Demonstranten und Polizei lieferten sich heftige Auseinandersetzungen in Bure

Bei Protesten gegen ein geplantes Atommülllager im ostfranzösischen Bure haben sich Demonstranten und Polizei heftige Auseinandersetzungen geliefert. Demonstranten warfen den Behörden zufolge am Dienstagnachmittag Steine und Brandsätze auf die Sicherheitskräfte. Die Beamten setzten einen Wasserwerfer, Tränengas und Blendgranaten ein. Es gab mehrere Verletzte.

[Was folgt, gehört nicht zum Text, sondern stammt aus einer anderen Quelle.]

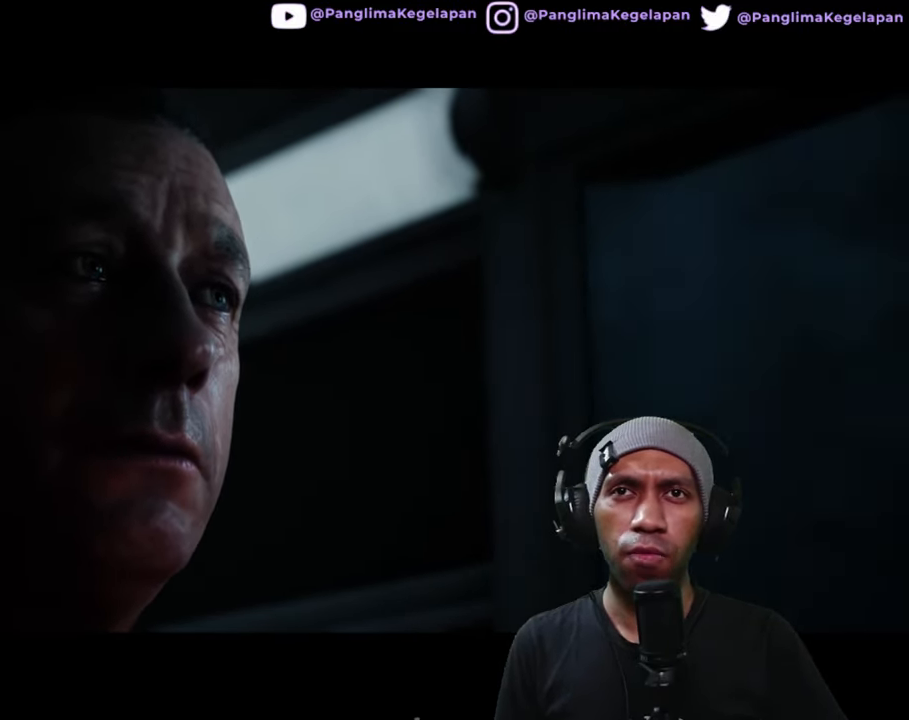
{"buttons": ["R2"], "left_stick": "center", "right_stick": "center", "button_events": []}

Die Präfektur des Departements Meuse erklärte, an den Protesten in Bure hätten rund 300 Demonstranten teilgenommen. Die meisten seien vermummt gewesen, hätten Helme getragen und seien mit Stangen bewaffnet gewesen. Demnach wurden zwei Polizisten und mindestens drei Demonstranten verletzt.

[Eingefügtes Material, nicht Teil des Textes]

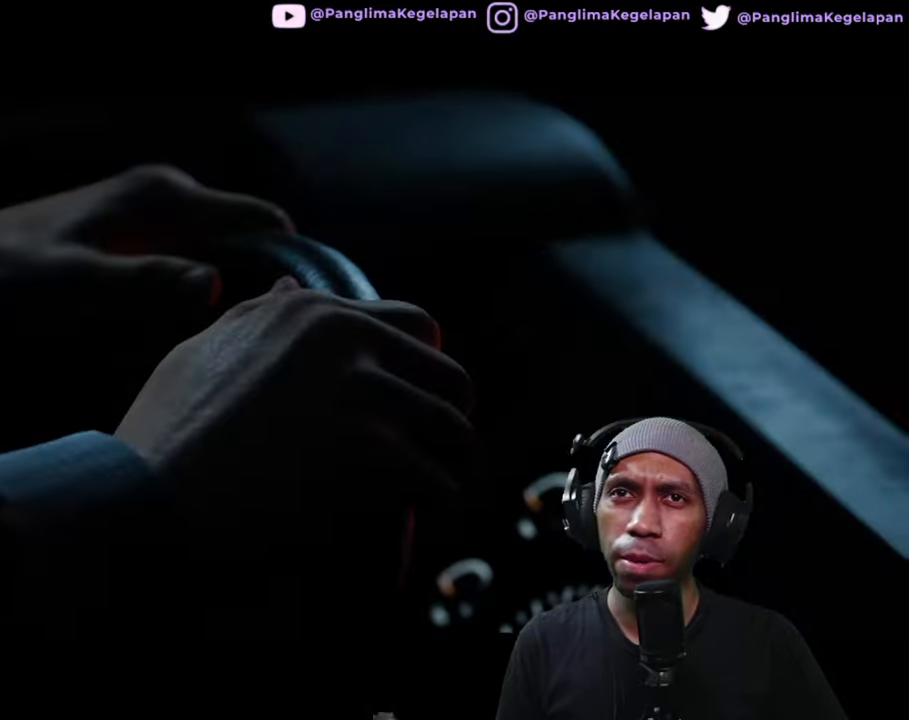
{"buttons": ["R2"], "left_stick": "center", "right_stick": "center", "button_events": []}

Die Gegner des Atommülllagers erklärten, auf ihrer Seite seien sechs Menschen schwer und rund 30 leicht verletzt worden. Die Demonstranten seien Opfer einer "sehr brutalen Repression" seitens der Polizei geworden. Demnach nahmen an den Protesten gegen das Atommülllager 1.000 Personen teil.

In dem knapp 80 Kilometer westlich von Nancy gelegenen Bure sollen künftig in 500 Metern Tiefe die am stärksten strahlenden Abfälle aus den französischen Atomkraftwerken eingelagert werden, vor allem abgebrannte Kernbrennstäbe. Gegen das Vorhaben gibt es schon lange Proteste. Kritiker zweifeln die Sicherheit des Standorts an, an dem bereits in einem unterirdischen Forschungslabor die Stabilität der Erd- und Gesteinsschichten getestet wird.